Hey guys! Hope your week is going well! Things have been super crazy around here lately. We are preparing to move, and my second half-marathon is coming up on Sunday. Yikes! Speaking of races, there are only two days left to enter my Spartan Race entry giveaway. Also, here’s a link to get 15% off of a race entry just in case you don’t win.
Now, on to the recipe of the day.
We eat a lot of eggs at our house, so I love finding and creating new recipes for breakfast. I came across a Kale and Chive Egg Muffin recipe over on the Ancestral Chef’s blog and thought that it sounded good. Instead of making muffins, I decided to just pour it into a baking dish and make it a casserole. Not as cute, but just as tasty!
I decided to make mine with baby spinach instead of Kale. I love kale, but I was more in the mood for spinach that day. I seasoned this with some of my Redmond Garlic Salt, which gave it a really good flavor. My husband thought it was a little on the salty side, but I thought it was just right. I am a bit salt lover though, so you can adjust the amount depending on your preferences.

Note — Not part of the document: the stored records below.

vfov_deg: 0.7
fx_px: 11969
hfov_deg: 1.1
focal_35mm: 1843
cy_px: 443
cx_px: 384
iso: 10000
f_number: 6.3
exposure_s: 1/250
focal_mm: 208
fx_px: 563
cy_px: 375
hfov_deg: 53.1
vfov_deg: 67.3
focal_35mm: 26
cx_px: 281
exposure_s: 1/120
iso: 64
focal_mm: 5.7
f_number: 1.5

I’d never used coconut milk in any of my egg dishes before, but I will definitely be doing it from now on. The addition of the coconut milk made the eggs so nice and light!

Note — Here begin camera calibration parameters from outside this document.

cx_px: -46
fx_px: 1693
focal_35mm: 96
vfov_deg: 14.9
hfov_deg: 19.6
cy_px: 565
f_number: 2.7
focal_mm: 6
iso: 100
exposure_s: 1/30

Adapted from Ancestral Chef
Spinach and Chive Egg Casserole
- 6 eggs
- 1/3 cup fresh chives , chopped fine
- 1 cup fresh spinach , chopped small
- 1/2 cup coconut milk ( I used full fat)
- 1/2 tsp garlic salt ( I used Real Salt Garlic Salt)
- Preheat the oven to 350°. Whisk the eggs in a bowl, add the coconut milk, spinach, chives and garlic salt. Mix well.
- Grease an 8x8 square baking dish with butter. Pour in the egg mixture. Place into preheated oven and bake for 30 minutes or until eggs have set.
- Let cool for a few minutes, then cut and serve.
What is your favorite breakfast dish?